The benchmarks, a series of statistical tables, allow heads and governors to compare their results in national curriculum tests and GCSE exams against the national averages for schools in similar social and economic circumstances.

From next September, they will be obliged to set their own school targets for academic improvement, using this week’s publication as a guide.

The Government’s curriculum quango, the Qualifications and Curriculum Authority, said the new statistical tables would “puncture complacency” across the system.

“For too long schools have been in the dark about how others like them are performing nationally,” said David Hawker, head of the QCA’s curriculum and assessment division.

“This has often meant that underachievement is not properly recognised and tackled. Now for the first time this information is available in easy-to-read tables.
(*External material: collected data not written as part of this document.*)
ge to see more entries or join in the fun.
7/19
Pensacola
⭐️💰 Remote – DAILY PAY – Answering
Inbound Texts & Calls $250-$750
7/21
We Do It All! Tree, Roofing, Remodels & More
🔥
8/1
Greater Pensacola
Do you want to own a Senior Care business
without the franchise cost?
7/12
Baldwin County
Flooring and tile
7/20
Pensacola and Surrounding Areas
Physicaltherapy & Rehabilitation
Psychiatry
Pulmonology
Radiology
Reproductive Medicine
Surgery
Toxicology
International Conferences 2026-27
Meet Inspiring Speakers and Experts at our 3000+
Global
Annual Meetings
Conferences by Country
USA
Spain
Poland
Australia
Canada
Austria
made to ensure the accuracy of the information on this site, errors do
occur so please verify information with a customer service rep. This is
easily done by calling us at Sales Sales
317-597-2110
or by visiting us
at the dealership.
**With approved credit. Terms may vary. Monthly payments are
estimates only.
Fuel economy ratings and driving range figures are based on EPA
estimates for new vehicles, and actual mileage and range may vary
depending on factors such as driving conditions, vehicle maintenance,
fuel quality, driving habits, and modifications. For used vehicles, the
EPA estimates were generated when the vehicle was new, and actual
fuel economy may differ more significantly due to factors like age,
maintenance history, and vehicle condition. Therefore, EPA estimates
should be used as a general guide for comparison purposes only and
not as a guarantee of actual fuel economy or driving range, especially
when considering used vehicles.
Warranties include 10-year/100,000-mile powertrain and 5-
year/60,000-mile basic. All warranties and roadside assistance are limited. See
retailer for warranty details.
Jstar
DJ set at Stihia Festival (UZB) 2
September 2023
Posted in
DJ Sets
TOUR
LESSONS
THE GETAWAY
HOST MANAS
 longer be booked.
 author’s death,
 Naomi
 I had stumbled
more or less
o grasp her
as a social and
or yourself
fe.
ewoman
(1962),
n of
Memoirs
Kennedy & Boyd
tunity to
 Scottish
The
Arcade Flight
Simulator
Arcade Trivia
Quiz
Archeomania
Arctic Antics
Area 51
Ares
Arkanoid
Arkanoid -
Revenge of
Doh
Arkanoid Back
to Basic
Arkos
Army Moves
They will throw into sharp relief the disparity between schools in similar circumstances,” he said.

The tables are grouped according to factors such as the number of pupils taking free school meals, and the proportion speaking English as an additional language.
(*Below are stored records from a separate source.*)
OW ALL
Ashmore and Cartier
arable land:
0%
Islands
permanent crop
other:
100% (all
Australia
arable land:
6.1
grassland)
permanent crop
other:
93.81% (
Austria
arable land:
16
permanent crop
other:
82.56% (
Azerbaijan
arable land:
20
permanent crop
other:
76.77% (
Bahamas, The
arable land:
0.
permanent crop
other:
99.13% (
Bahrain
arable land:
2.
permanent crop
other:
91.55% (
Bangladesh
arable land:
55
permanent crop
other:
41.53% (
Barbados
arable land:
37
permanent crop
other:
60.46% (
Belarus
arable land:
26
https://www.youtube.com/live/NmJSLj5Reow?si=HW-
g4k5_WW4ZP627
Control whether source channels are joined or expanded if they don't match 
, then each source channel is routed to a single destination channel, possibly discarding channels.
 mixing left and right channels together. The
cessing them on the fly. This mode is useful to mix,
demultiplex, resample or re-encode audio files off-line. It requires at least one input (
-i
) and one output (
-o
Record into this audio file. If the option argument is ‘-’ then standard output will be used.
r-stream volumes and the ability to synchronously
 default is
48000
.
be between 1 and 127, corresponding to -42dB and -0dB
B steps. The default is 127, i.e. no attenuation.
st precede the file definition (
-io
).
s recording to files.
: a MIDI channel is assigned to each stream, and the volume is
At key stage 2, for example, a head would be able to examine the national averages for the category of schools where more than 50 per cent of pupils speak English as a first language, but where between 36 and 50 per cent are eligible for free school meals.

The benchmark tables show the cut-off points for the bottom 25 per cent of pupils ranked by achievement, the top 25 per cent, the top 5 per cent and the median.

Schools will be receiving a further set of comparative information through a separate data initiative from the Office for Standards in Education.

OFSTED’s Performance and Assessment data (PANDA) will perform a similar function. Incorporating parts of this week’s benchmarking data, it will provide comparisons be-tween similar schools, too.

Both organisations are keen to address the wide variations in performance among schools in the same area.

Even the most favoured schools, where fewer than 9 per cent of pupils take free school meals, vary greatly. In those schools forming the top 25 per cent, 87 per cent or more of 11-year-olds reach the expected standard (Level 4) in literacy. Yet the bottom 25 per cent achieve only 68 per cent or worse.

The same scale of variation can be seen in the more typical category where between 9 and 20 per cent receive free meals. Here the top 25 per cent of schools get 78 per cent or more of their pupils up to Level 4. The bottom 25 per cent achieve 59 per cent or less.

Despite this range of scores, the effect of poverty is also clear from the list of median scores (the middle point in the achievement range). The median score for socially privileged schools is 78 per cent. This falls steadily down to 41 per cent among those schools where more than half the children are eligible for free school meals.

None the less, as ministers like to point out, even in this category there are some schools (5 per cent) where at least 68 per cent of their 11-year-olds reach the expected standard.